An opportunity to boost or learn new skills automatically means taking on new challenges and developing as a specialist. If an organization doesn’t provide its workers with such an option, employees may feel stagnant and unfulfilled in their roles. This results in boredom, dissatisfaction, and motivation loss.
Additionally, a poor work-life balance and a toxic environment make people constantly work in survival mode. The outcomes of the survival mode are burnout, disengagement, and even depression. Do these conditions contribute to a person’s willingness to develop themselves professionally? We doubt it very much.
Employers are often prone to job creep – gradually increasing a worker’s core job responsibilities list. New activities often pop up depending on the circumstances at work but aren’t included in a job contract. Dealing with such unclear job requirements, employees may eventually get frustrated and opt out of being high performers.
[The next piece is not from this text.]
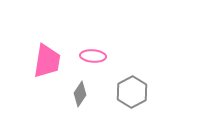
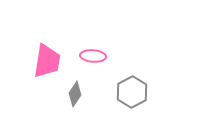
gray diamond: moved 5 px left
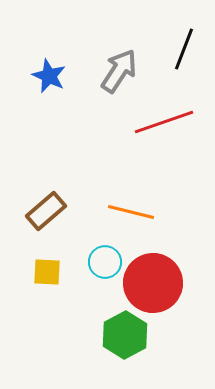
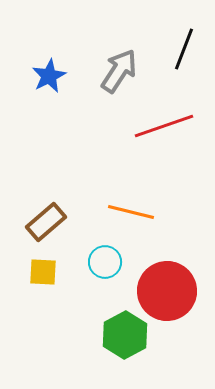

In other words, they go for quiet quitting, thus concentrating on the bare minimum and not bothering themselves with living up to their boss’ expectations.
If managers are willing to prevent the metamorphosis, they’d better reconsider the lists of core responsibilities and extra ones. By doing so, their employees will get a more accurate reflection of what they are obliged to do and what will be qualified as extra. Moreover, they should be free to choose if they want to focus on performing only their essential tasks at a high level or go beyond them.
Even though the concept seems to be innocent, it’s only at first sight. According to PwC research, 38% of executives cited talent acquisition and retention as a severe risk in 2022. However, even facing a talent shortage, employers would prefer to avoid dealing with quiet quitters in their organizations. Let’s figure out why.
The short-term implications of keeping quiet quitters in a workplace severely blow the company’s pocket in the long run.
So, even though quiet quitting might be an option for employees to survive in unhealthy working environments, it poses a real threat to businesses. If employers want to avoid this issue in their organizations, they have to refine their employees’ work conditions and perceive them as individuals, not a faceless workforce.